What you are asked to do: Put the record lines between the line holding "НОВЫЙ НОМЕР" and the line holding "Nous nous engageons", inclusive, into a Markdown table with the columns "Row" and "Record line", one row per line, skipping blank lines. Leave out the pictures.

[Records from a data collection]
§ §

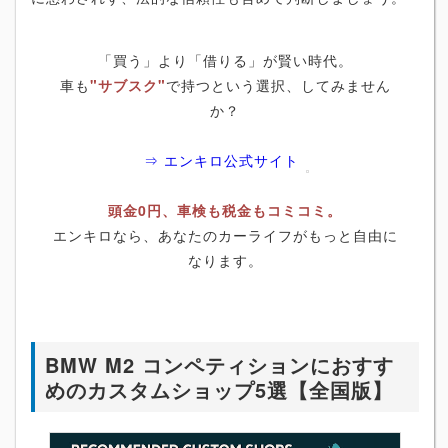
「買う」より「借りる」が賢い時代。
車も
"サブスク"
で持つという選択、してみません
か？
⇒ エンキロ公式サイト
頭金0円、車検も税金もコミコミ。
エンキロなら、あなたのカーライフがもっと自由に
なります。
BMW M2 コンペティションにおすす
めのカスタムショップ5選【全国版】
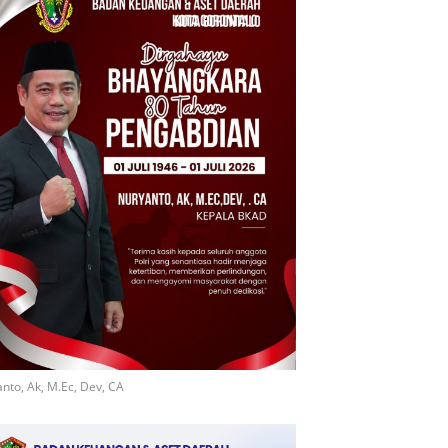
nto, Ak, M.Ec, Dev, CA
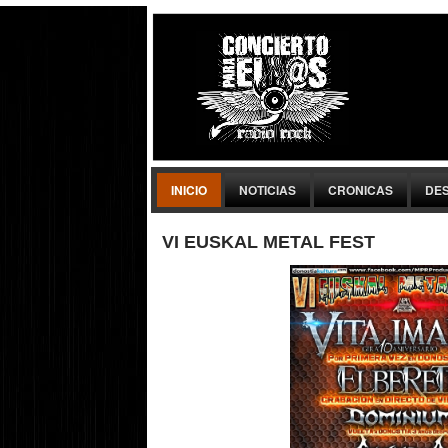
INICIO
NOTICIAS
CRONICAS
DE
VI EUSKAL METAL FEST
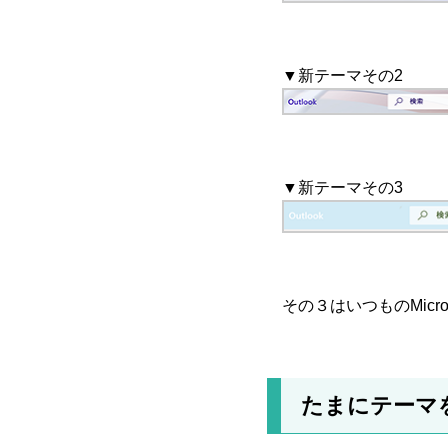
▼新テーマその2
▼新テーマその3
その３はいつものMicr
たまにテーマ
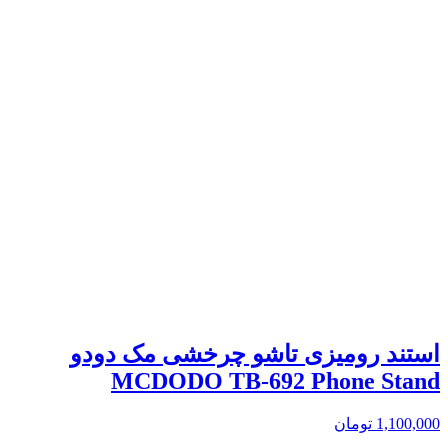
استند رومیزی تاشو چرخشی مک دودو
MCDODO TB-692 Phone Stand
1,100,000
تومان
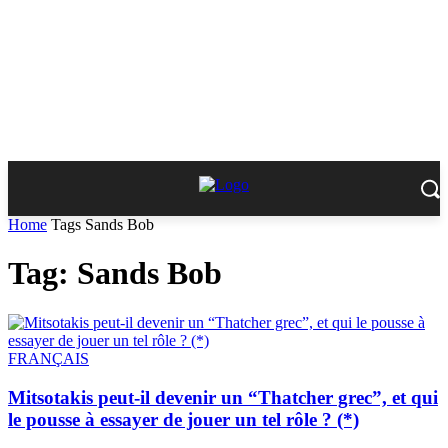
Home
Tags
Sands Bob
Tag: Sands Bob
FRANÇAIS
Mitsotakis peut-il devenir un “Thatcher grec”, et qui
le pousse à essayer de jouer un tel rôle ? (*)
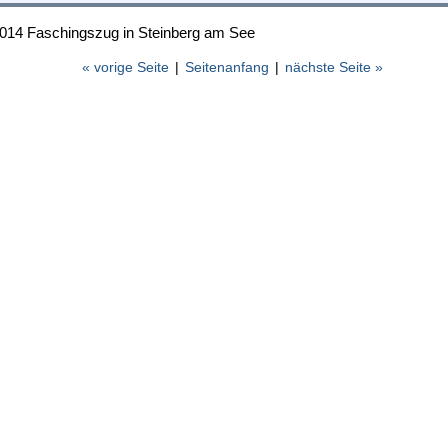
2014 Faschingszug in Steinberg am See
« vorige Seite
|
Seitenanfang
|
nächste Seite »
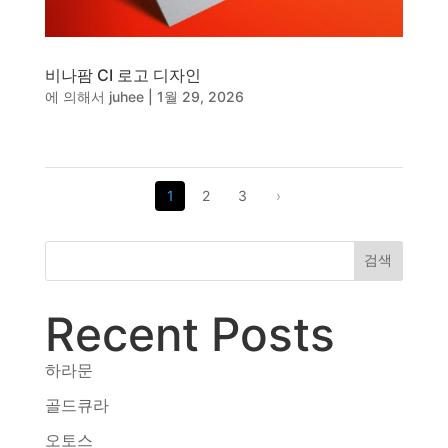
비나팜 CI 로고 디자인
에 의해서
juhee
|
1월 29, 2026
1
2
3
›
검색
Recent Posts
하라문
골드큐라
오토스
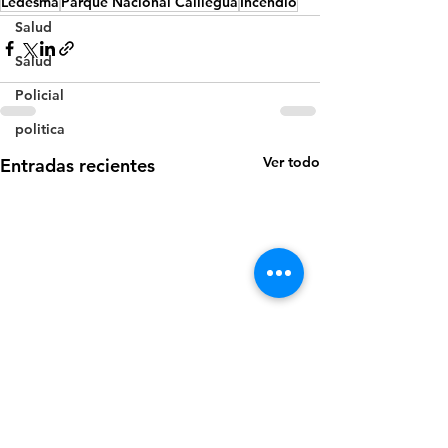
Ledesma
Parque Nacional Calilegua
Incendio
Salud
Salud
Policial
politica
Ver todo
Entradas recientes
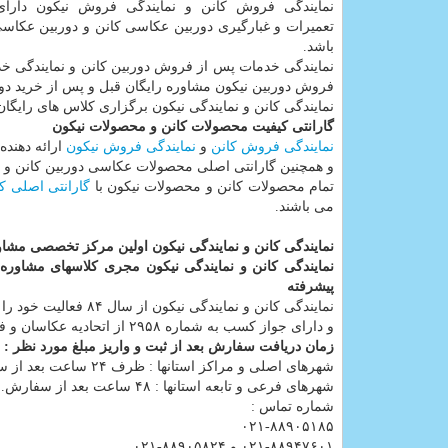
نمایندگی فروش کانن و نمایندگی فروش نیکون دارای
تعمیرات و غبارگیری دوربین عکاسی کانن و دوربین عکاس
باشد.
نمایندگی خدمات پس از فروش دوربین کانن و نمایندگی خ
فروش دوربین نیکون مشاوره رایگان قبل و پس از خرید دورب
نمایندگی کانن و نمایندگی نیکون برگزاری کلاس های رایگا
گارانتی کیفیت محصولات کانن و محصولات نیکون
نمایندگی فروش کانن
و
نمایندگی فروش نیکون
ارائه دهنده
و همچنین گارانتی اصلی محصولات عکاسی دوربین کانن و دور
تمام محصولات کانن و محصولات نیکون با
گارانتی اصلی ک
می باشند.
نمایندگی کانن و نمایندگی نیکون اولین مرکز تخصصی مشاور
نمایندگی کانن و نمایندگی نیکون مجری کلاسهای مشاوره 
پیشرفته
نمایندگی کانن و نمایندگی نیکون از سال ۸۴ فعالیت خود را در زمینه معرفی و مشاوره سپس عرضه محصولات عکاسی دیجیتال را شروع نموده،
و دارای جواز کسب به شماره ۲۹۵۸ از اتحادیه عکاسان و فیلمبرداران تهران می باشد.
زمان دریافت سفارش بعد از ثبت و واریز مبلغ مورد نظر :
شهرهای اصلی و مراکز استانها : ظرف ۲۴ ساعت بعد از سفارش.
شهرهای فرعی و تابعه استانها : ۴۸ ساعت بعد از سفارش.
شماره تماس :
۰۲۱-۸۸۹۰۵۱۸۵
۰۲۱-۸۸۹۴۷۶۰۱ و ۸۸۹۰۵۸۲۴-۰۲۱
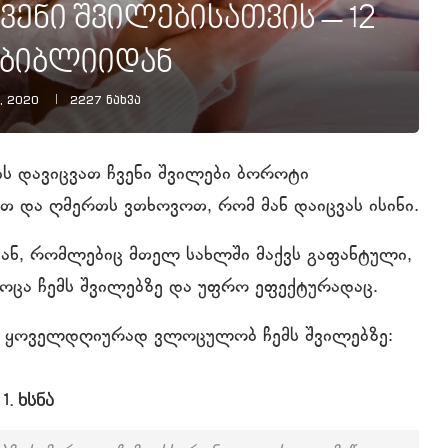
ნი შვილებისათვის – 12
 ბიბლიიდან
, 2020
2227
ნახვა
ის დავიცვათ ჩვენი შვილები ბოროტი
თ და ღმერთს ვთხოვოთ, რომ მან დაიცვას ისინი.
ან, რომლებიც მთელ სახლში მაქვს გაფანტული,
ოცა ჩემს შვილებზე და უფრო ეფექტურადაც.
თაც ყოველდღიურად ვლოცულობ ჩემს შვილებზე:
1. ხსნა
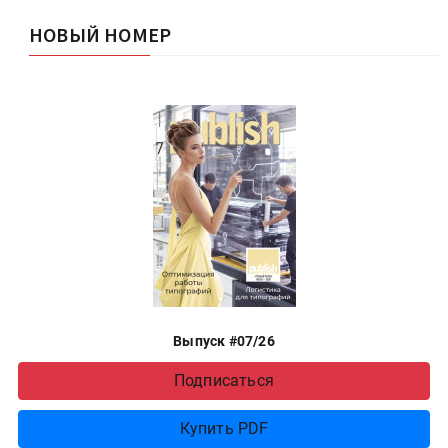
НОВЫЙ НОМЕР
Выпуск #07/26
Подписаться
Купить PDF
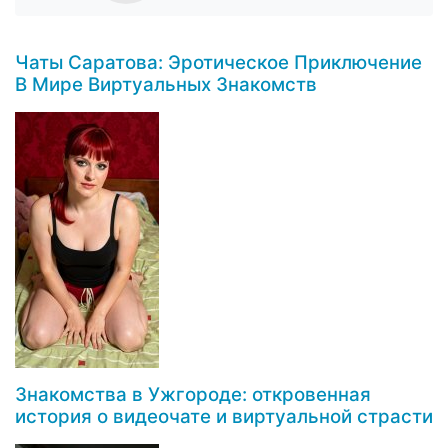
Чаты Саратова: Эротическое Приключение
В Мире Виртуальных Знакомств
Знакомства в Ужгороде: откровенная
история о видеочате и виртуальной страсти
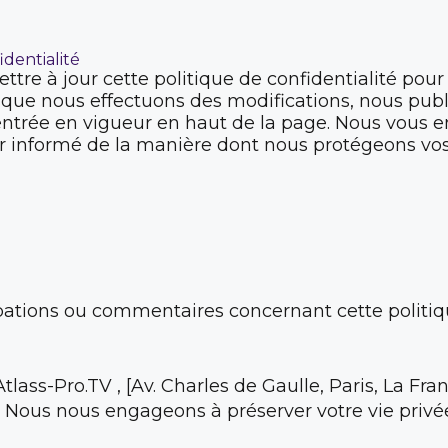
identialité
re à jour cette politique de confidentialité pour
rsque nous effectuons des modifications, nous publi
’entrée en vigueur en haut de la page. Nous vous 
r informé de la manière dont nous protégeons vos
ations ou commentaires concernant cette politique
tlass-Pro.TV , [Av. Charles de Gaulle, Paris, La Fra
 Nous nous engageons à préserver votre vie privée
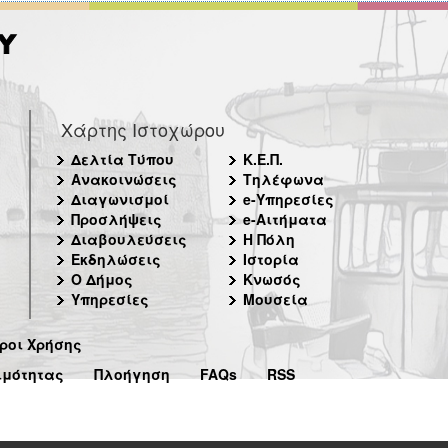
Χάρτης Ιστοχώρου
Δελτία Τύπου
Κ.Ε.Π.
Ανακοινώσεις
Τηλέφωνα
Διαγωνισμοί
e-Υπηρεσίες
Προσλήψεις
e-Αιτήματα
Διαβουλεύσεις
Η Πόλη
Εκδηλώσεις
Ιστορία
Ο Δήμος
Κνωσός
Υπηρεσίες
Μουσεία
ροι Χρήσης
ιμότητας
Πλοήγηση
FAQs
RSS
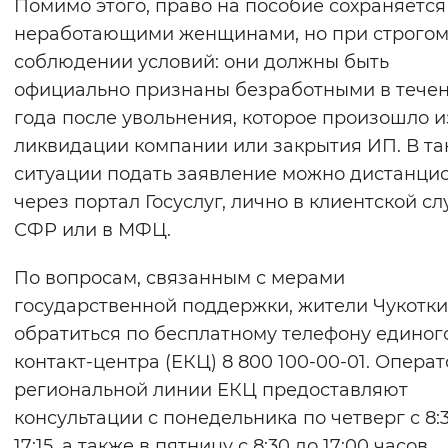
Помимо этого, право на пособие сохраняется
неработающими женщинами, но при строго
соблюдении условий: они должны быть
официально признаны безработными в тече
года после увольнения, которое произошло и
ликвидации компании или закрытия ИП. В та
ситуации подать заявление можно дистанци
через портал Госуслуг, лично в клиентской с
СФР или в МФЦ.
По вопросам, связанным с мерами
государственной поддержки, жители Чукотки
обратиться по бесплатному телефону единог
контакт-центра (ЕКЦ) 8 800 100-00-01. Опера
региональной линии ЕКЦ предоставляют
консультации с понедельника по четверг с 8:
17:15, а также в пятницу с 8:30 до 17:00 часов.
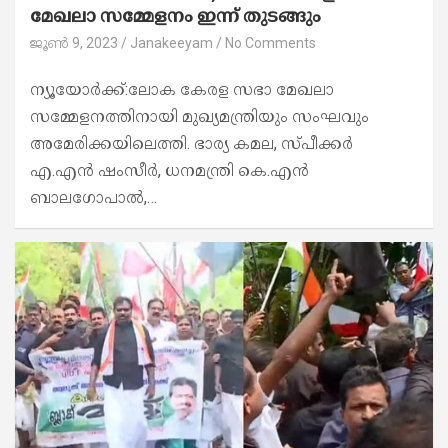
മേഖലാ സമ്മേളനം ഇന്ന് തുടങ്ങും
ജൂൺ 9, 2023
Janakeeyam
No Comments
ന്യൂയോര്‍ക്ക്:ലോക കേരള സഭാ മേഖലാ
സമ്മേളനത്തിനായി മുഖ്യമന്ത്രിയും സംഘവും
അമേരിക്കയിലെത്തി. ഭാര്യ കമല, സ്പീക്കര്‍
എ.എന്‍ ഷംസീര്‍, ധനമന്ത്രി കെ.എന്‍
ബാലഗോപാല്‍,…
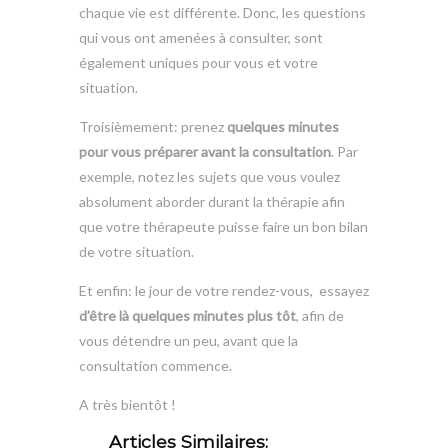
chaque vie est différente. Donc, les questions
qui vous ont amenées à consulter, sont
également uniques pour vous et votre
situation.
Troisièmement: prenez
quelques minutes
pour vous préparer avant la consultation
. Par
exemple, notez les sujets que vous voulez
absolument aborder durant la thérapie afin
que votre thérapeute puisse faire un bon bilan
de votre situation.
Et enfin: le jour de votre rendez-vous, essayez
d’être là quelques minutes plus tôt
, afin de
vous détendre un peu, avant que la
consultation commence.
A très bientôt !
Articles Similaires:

§ §

Solution to this exercise:
| Row | Record line |
|---|---|
| 1 | НОВЫЙ НОМЕР |
| 2 | Выпуск #07/26 |
| 3 | Подписаться |
| 4 | Купить PDF |
| 5 | Чаты Саратова: Эротическое Приключение |
| 6 | В Мире Виртуальных Знакомств |
| 7 | Знакомства в Ужгороде: откровенная |
| 8 | история о видеочате и виртуальной страсти |
| 9 | identialité |
| 10 | re à jour cette politique de confidentialité pour |
| 11 | rsque nous effectuons des modifications, nous publi |
| 12 | ’entrée en vigueur en haut de la page. Nous vous  |
| 13 | r informé de la manière dont nous protégeons vos |
| 14 | ations ou commentaires concernant cette politique |
| 15 | tlass-Pro.TV , [Av. Charles de Gaulle, Paris, La Fra |
| 16 |  Nous nous engageons à préserver votre vie privée |